Who is Dr. Safiya Noble? 

Dr. Noble is an internet studies scholar and Professor of Gender Studies and African American Studies at UCLA where she serves as the Co-Founder and Faculty Director of the UCLA Center for Critical Internet Inquiry (C2i2), which is a partner to Archewell Foundation.

In 2021, she was recognised as a MacArthur Fellow for her ground-breaking work on algorithmic discrimination, which enabled her founding of Equity Engine, a non-profit committed to creating the conditions for Black women and women of color to thrive through access to education, investments, mentorship, and mutual aid. She is the author of a best-selling book on racist and sexist algorithmic bias in commercial search engines, entitled Algorithms of Oppression: How Search Engines Reinforce Racism (NYU Press), which has been widely-praised in scholarly and popular publications.

‘At both the UCLA Center for Critical Internet Inquiry, and at the Equity Engine, we are working toward greater possibilities for vulnerable people,’ said Dr. Safiya Umoja Noble. ‘Digital civil rights and protections from harm on the internet are a crucial pathway to a more just world, and I am grateful for the support of the NAACP and Archewell Foundation for contributing to our efforts to create more compassionate and democratic societies where Black women and women of colour can thrive, too.’

The NAACP-Archewell Digital Civil Rights Award seeks to recognise long-term contributors to the digital rights space while also supporting a new generation of visionaries working to expand equity, including issues related to discrimination, misinformation, privacy, countering biases, limiting profiling and surveillance, improving transparency, increasing diversity in the tech sector, and more. 

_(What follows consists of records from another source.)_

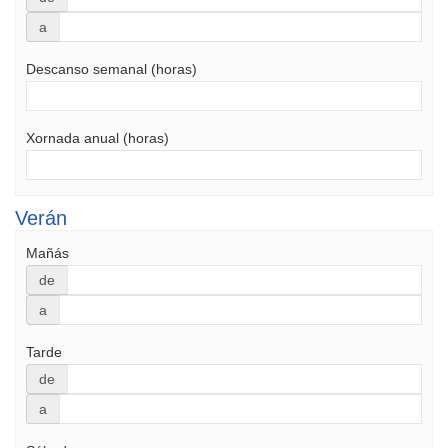
a
Descanso semanal (horas)
Xornada anual (horas)
Verán
Mañás
de
a
Tarde
de
a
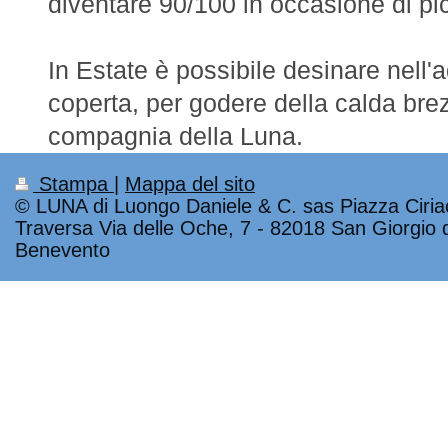
diventare 90/100 in occasione di pi
In Estate è possibile desinare nell'
coperta, per godere della calda bre
compagnia della Luna.
Stampa
|
Mappa del sito
© LUNA di Luongo Daniele & C. sas Piazza Ciria
Traversa Via delle Oche, 7 - 82018 San Giorgio 
Benevento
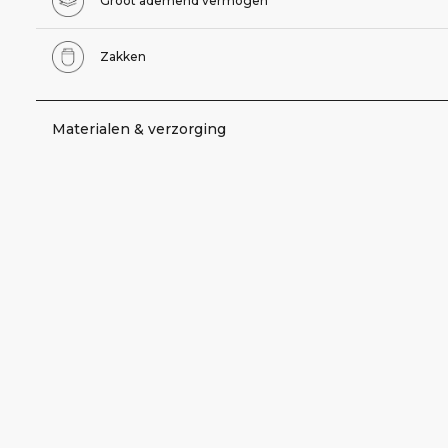
Groot ademend vermogen
Zakken
Materialen & verzorging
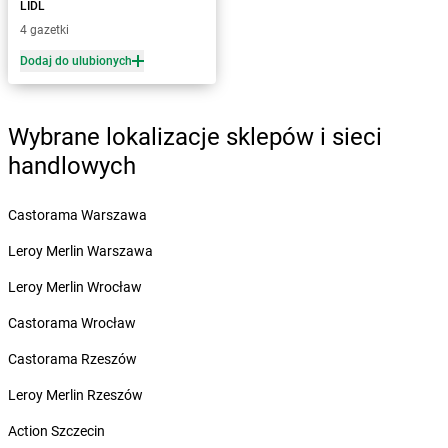
LIDL
Żabka
Bieruń
4 gazetki
Żabka
Biery
Dodaj do ulubionych
Żabka
Bieżuń
Żabka
Bilcza
Żabka
Biłgoraj
Wybrane lokalizacje sklepów i sieci
Żabka
Biórków Mały
handlowych
Żabka
Biskupice
Żabka
Biskupiec
Żabka
Biskupów
Castorama Warszawa
Żabka
Blachownia
Leroy Merlin Warszawa
Żabka
Błażejewo
Żabka
Błażowa
Leroy Merlin Wrocław
Żabka
Blizne Łaszczyńskiego
Castorama Wrocław
Żabka
Bliżyn
Żabka
Blok Dobryszyce
Castorama Rzeszów
Żabka
Błonie
Leroy Merlin Rzeszów
Żabka
Bobolice
Żabka
Bobolin
Action Szczecin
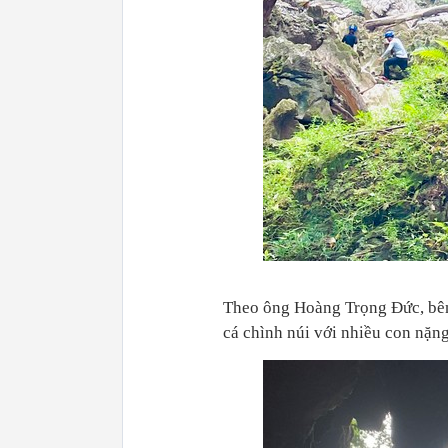
Theo ông Hoàng Trọng Đức, bên 
cá chình núi với nhiều con nặn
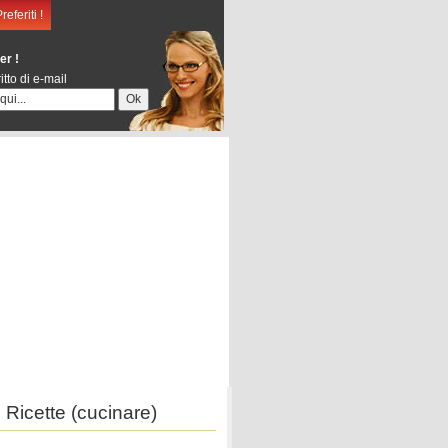
eferiti !
er !
itto di e-mail
Ricette (cucinare)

 Each year, the honouree will be awarded a $100,000 (£75,000) unrestricted stipend to be used to advance new work, expand leadership and expertise, or continue to make an impact in the field.  

The awards will include a performance by Mary J. Blige and with appearances with Issa Rae, Kerry Washington, LL Cool J, Michael Strahan, Morgan Freeman, Nikole Hannah-Jones, Paula Patton, Questlove, Samuel L. Jackson, Simu Liu, Tiffany Haddish and Zendaya. 

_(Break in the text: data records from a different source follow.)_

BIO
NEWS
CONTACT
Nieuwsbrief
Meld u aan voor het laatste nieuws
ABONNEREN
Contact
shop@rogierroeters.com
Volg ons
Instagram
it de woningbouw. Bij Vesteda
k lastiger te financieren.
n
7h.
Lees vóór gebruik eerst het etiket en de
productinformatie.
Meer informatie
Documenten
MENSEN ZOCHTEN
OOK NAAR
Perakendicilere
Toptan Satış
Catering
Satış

Harry and Meghan have previously spoken out of racial justice issues – including sharing their support for the Black Lives Matter movement while Meghan has discussed her experience of racism within the royal family.

In 2020, Prince Harry revealed his ‘awakening’ to the discrimination faced by black people after meeting his wife.

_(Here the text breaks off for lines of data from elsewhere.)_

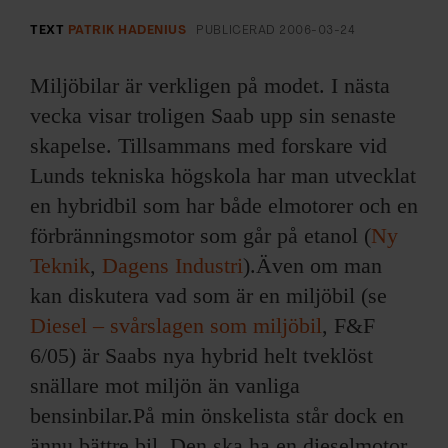
ARKIV & E-TIDNING
TEXT
PATRIK HADENIUS
PUBLICERAD
2006-03-24
LYSSNA/PODD
Miljöbilar är verkligen på modet. I nästa
EVENEMANG & RESOR
vecka visar troligen Saab upp sin senaste
skapelse. Tillsammans med forskare vid
SHOP
Lunds tekniska högskola har man utvecklat
en hybridbil som har både elmotorer och en
KONTAKTA F&F
förbränningsmotor som går på etanol (
Ny
Teknik
,
Dagens Industri
).Även om man
SKRIV I F&F
kan diskutera vad som är en miljöbil (se
Diesel – svårslagen som miljöbil
, F&F
PRENUMERERA PÅ F&F
6/05) är Saabs nya hybrid helt tveklöst
ANNONSERA I F&F
snällare mot miljön än vanliga
bensinbilar.På min önskelista står dock en
OM F&F
ännu bättre bil. Den ska ha en dieselmotor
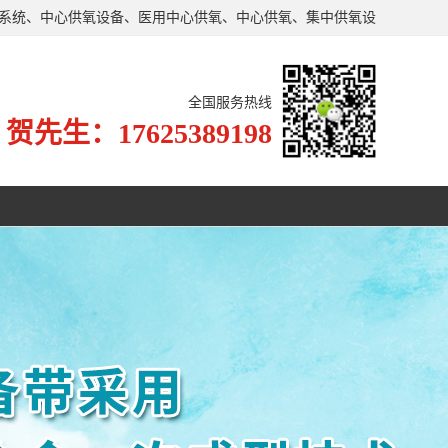
氧系统、中心供氧设备、医用中心供氧、中心供氧、集中供氧设
了严格的生产、施工标准。
全国服务热线
贺先生：17625389198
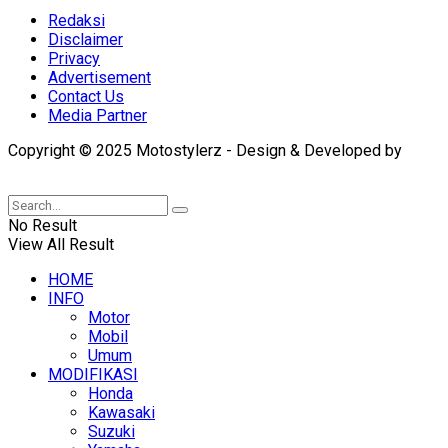
Redaksi
Disclaimer
Privacy
Advertisement
Contact Us
Media Partner
Copyright © 2025 Motostylerz - Design & Developed by
XUANTUM
No Result
View All Result
HOME
INFO
Motor
Mobil
Umum
MODIFIKASI
Honda
Kawasaki
Suzuki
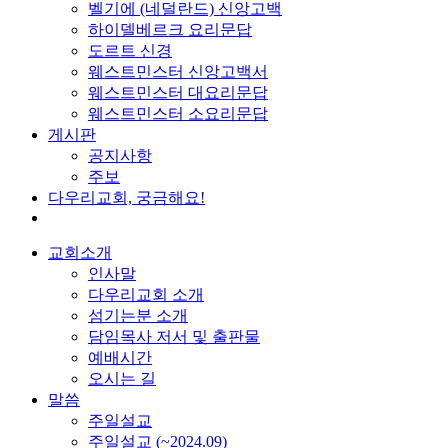
벨기에 (네덜란드) 신앙고백
하이델베르크 요리문답
도르트 신경
웨스트민스터 신앙고백서
웨스트민스터 대요리문답
웨스트민스터 소요리문답
게시판
공지사항
주보
다우리교회, 궁금해요!
교회소개
인사말
다우리교회 소개
섬기는분 소개
담임목사 저서 및 출판물
예배시간
오시는 길
말씀
주일설교
주일설교 (~2024.09)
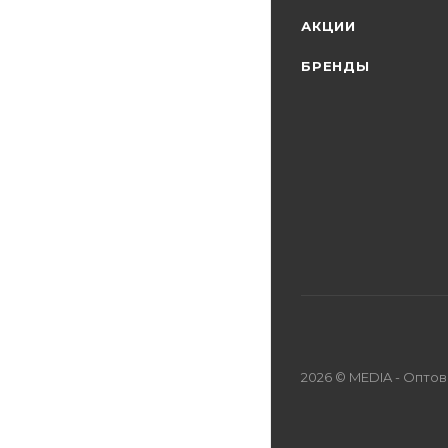
АКЦИИ
БРЕНДЫ
2026 © MEDIA - Опто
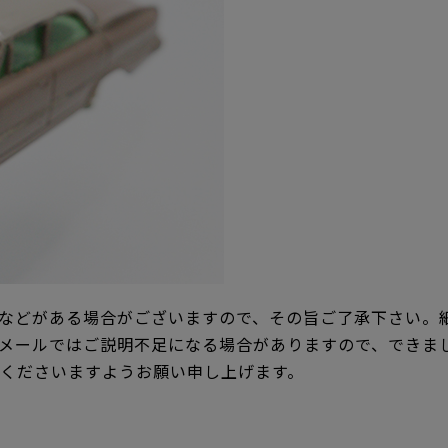
などがある場合がございますので、その旨ご了承下さい。
メールではご説明不足になる場合がありますので、できま
承くださいますようお願い申し上げます。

Meghan Markle has praised Black Lives Matter protests in America after the death of George Floyd as ‘beautiful’ – but said this only applied to ‘peaceful protest’ and admitted many people found them ‘inflammatory’. 

Speaking on Zoom to the Evening Standard, Harry also weighed in on Diversity’s controversial BLM dance routine on Britain’s Got Talent and said he was ‘surprised’ by the negative comments it had received.

In a separate article for the newspaper, the couple said: ‘As long as structural racism exists, there will be generations of young people of colour who do not start their lives with the same equality of opportunity as their white peers. And for as long as that continues, untapped potential will never get to be realised.’

Asked for her thoughts on the BLM movement, Meghan acknowledged that it was a ‘different movement’ in the US from the one that in the UK.

‘The impetus is from a place of recognising equality and if you just go back to its ground level, I don’t think there’s anything controversial about it,’ she said. 

‘What has been inflammatory for a lot of people is when any version of the community becomes disruptive.

‘But when it’s just peaceful protest and when there’s the intention of just wanting unity and wanting recognition of equality, then that’s a beautiful thing

‘While it has been challenging for a lot of people certainly having to make this reckoning of historical significance that has got people to the place that they are, that is uncomfortable for people and we recognize that. It’s uncomfortable for us.’

She added: ‘If we just focus on the uplift and the positivity while still acknowledging the past, that’s how we reshape things and that shouldn’t be inflammatory at all, that should be really exciting.’